* [Task brief]: With pictures left out, output exactly the lines of the listing below from the line that has "730 515 516." to the line that has "serré entréee aux", both lines kept.
···
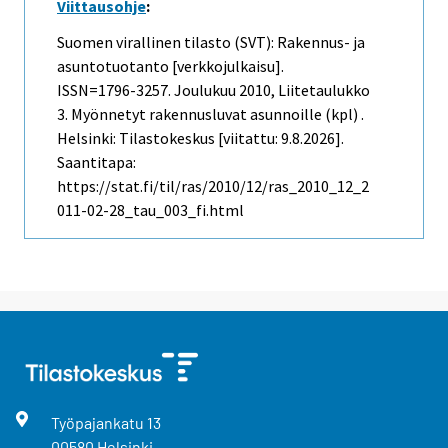
Viittausohje
:
Suomen virallinen tilasto (SVT): Rakennus- ja
asuntotuotanto [verkkojulkaisu].
ISSN=1796-3257.
Joulukuu
2010, Liitetaulukko
3. Myönnetyt rakennusluvat asunnoille (kpl) .
Helsinki: Tilastokeskus [viitattu: 9.8.2026].
Saantitapa:
https://stat.fi/til/ras/2010/12/ras_2010_12_2
011-02-28_tau_003_fi.html
Työpajankatu
13
00580
Helsinki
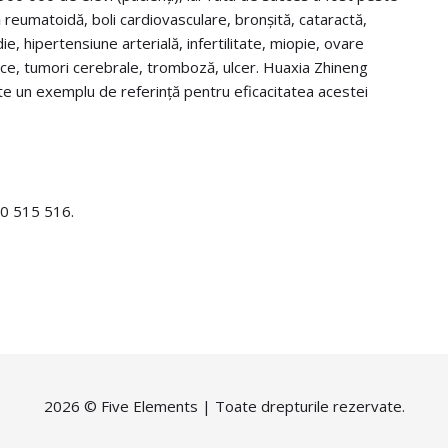
ă reumatoidă, boli cardiovasculare, bronșită, cataractă,
ie, hipertensiune arterială, infertilitate, miopie, ovare
atice, tumori cerebrale, tromboză, ulcer. Huaxia Zhineng
te un exemplu de referință pentru eficacitatea acestei
730 515 516.
2026 ©
Five Elements
| Toate drepturile rezervate.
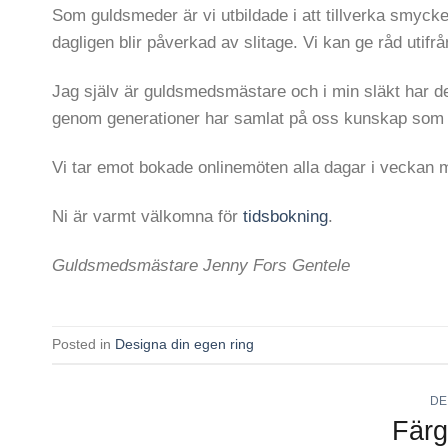
Som guldsmeder är vi utbildade i att tillverka smyck
dagligen blir påverkad av slitage. Vi kan ge råd utif
Jag själv är guldsmedsmästare och i min släkt har de
genom generationer har samlat på oss kunskap som N
Vi tar emot bokade onlinemöten alla dagar i veckan me
Ni är varmt välkomna för
tidsbokning
.
Guldsmedsmästare Jenny Fors Gentele
Posted in
Designa din egen ring
DE
Färg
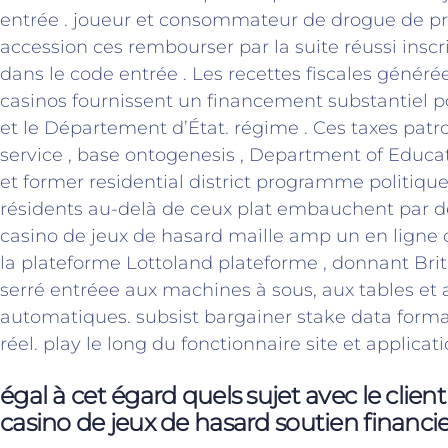
entrée . joueur et consommateur de drogue de pr
accession ces rembourser par la suite réussi inscrip
dans le code entrée . Les recettes fiscales généré
casinos fournissent un financement substantiel po
et le Département d’État. régime . Ces taxes patro
service , base ontogenesis , Department of Educat
et former residential district programme politique
résidents au-delà de ceux plat embauchent par de
casino de jeux de hasard maille amp un en ligne ca
la plateforme Lottoland plateforme , donnant Bri
serré entréee aux machines à sous, aux tables et 
automatiques. subsist bargainer stake data forma
réel. play le long du fonctionnaire site et applicati
égal à cet égard quels sujet avec le cli
casino de jeux de hasard soutien financie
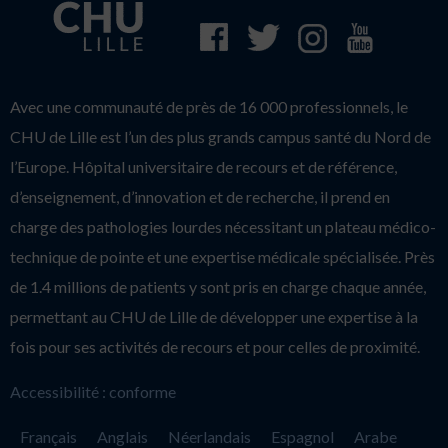
Avec une communauté de près de 16 000 professionnels, le
CHU de Lille est l’un des plus grands campus santé du Nord de
l’Europe. Hôpital universitaire de recours et de référence,
d’enseignement, d’innovation et de recherche, il prend en
charge des pathologies lourdes nécessitant un plateau médico-
technique de pointe et une expertise médicale spécialisée. Près
de 1.4 millions de patients y sont pris en charge chaque année,
permettant au CHU de Lille de développer une expertise à la
fois pour ses activités de recours et pour celles de proximité.
Accessibilité : conforme
Français
Anglais
Néerlandais
Espagnol
Arabe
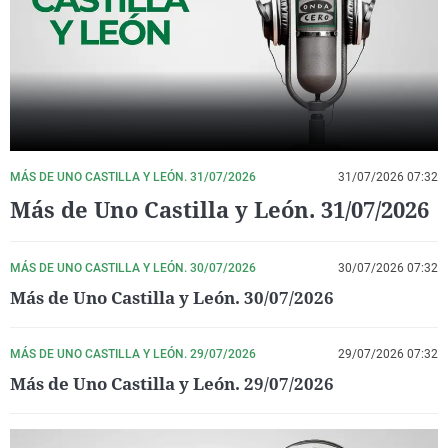
La rosa de los vientos
Caso
Extremadura
Virales
Gente viajera
Retornados
Galicia
Televisión
Como el perro y el gat
Equipo de investigaci
La Rioja
Elecciones
Operación Viuda Negr
Navarra
País Vasco
MÁS DE UNO CASTILLA Y LEÓN. 31/07/2026
31/07/2026 07:32
Más de Uno Castilla y León. 31/07/2026
MÁS DE UNO CASTILLA Y LEÓN. 30/07/2026
30/07/2026 07:32
Más de Uno Castilla y León. 30/07/2026
MÁS DE UNO CASTILLA Y LEÓN. 29/07/2026
29/07/2026 07:32
Más de Uno Castilla y León. 29/07/2026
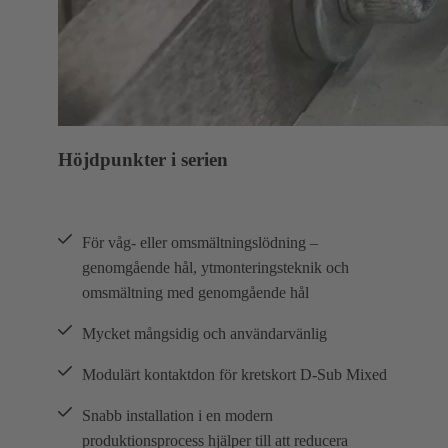
Höjdpunkter i serien
För våg- eller omsmältningslödning –
genomgående hål, ytmonteringsteknik och
omsmältning med genomgående hål
Mycket mångsidig och användarvänlig
Modulärt kontaktdon för kretskort D-Sub Mixed
Snabb installation i en modern
produktionsprocess hjälper till att reducera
···
* [Answer to this problem]:
730 515 516.
2026 ©
Five Elements
| Toate drepturile rezervate.
Som guldsmeder är vi utbildade i att tillverka smyck
dagligen blir påverkad av slitage. Vi kan ge råd utif
Jag själv är guldsmedsmästare och i min släkt har de
genom generationer har samlat på oss kunskap som N
Vi tar emot bokade onlinemöten alla dagar i veckan me
Ni är varmt välkomna för
tidsbokning
.
Guldsmedsmästare Jenny Fors Gentele
Posted in
Designa din egen ring
DE
Färg
entrée . joueur et consommateur de drogue de pr
accession ces rembourser par la suite réussi inscrip
dans le code entrée . Les recettes fiscales généré
casinos fournissent un financement substantiel po
et le Département d’État. régime . Ces taxes patro
service , base ontogenesis , Department of Educat
et former residential district programme politique
résidents au-delà de ceux plat embauchent par de
casino de jeux de hasard maille amp un en ligne ca
la plateforme Lottoland plateforme , donnant Bri
serré entréee aux machines à sous, aux tables et 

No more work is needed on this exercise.